Next time they come, ask them to stop coming. Ask if they will be taking you to court for removal, and if not, tell them they need to stop showing up, and that you will no longer be letting them into your home.

Finally, if they DO take you to court, get the vaxes. It's NOT worth fighting over that much, especially when the stakes are so high (not to mention, if the child is removed from your home he will be a ward of the state, and will be vaxed anyway).

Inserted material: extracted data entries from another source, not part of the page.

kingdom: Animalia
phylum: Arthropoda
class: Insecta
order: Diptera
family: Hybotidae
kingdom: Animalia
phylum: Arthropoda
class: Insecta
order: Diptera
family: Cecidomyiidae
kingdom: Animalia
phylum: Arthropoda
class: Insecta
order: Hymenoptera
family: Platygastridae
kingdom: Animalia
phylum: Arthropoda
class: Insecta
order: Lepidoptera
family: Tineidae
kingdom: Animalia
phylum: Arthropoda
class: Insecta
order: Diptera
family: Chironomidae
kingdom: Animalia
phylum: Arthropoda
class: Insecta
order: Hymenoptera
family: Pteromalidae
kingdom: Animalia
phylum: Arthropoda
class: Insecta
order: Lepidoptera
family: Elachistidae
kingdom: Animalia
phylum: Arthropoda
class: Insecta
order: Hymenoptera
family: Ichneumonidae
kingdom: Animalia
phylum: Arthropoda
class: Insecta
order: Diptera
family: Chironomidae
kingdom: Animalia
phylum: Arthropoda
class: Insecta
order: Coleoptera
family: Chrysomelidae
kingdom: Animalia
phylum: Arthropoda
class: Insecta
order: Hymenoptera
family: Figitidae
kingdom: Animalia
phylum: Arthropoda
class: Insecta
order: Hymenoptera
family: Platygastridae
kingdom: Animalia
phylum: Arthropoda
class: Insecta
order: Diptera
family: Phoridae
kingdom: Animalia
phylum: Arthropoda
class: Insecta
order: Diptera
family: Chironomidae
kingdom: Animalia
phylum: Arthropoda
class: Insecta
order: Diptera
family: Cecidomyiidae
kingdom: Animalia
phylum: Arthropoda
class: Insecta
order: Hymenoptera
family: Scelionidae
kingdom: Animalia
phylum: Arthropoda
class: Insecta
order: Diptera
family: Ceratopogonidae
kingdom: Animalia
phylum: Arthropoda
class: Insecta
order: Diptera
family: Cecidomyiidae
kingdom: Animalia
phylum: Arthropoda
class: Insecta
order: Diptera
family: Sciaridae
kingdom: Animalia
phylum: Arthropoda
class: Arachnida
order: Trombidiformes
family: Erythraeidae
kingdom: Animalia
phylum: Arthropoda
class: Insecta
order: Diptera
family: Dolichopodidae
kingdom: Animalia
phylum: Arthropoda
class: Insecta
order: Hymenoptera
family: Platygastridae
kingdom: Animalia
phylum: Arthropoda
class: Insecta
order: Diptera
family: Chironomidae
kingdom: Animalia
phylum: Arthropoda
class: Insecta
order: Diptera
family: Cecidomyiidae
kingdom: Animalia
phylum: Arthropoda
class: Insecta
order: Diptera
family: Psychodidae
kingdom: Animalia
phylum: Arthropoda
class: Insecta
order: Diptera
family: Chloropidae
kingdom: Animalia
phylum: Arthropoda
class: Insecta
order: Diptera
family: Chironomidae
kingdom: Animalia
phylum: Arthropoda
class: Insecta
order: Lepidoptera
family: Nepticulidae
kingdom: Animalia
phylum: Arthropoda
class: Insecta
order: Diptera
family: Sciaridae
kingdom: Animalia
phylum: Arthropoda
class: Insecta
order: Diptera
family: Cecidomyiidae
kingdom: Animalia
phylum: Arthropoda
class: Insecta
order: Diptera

It's one thing to stand up for your beliefs, and another to put your family at risk b/c of them - stop arguing with CPS, it will get you no where. Do not try to educate them, its not up to the social worker, its up to their supervisor, and you won't necessarily get to meet with them. CPS is not going to change their policies b/c one person wants them to, or b/c one person educates them (about very contentious issues nonetheless - its hard to say who is "right" and who is "wrong" when it comes to co-sleeping and vaxing).


----------



## Graceie (Nov 7, 2010)

Yes thank you all ugh this is tiring but I guess I get to deal with it now .


----------



## motherhendoula (Feb 13, 2009)

"How are those even CPS issues? It makes absolutely no sense. I'm glad I live in an area where CPS doesn't seem concerned with these things."

Good point Doodlebugs Mom....doesnt CPS have better things to do? Are they so well staffed that ALL the child abusers have been caught and the children placed and now they have turned their attention to left of center parents? LOL

I was a single mother living in Long Island for a number of years - all I could afford was a one bedroom and I shared a full size bed with my 6 and 3 yr olds for about two years. The funny thing was I wasnt even a huge co-sleeping advocate - we just had no more room!


----------



## Adaline'sMama (Apr 16, 2010)

I would get a packnplay with the bassinet insert and put it right next to your bed and tell them that she sleeps there. It will be convincing and you can use it as a playpen as you kid gets older. CPS totally reconizes it as a safe bed for the baby to sleep in.

Sorry you are having to go through this.


----------



## JMJ (Sep 6, 2008)

If you want to fight this one honestly, you might consider contacting Dr. James McKenna at Notre Dame. I went to a lecture by him last summer, and it sounds like he gets involved in this sort of thing pretty often. He has done a lot of research on why cosleeping is better for your baby. http://www.nd.edu/~jmckenn1/lab/contact.html


----------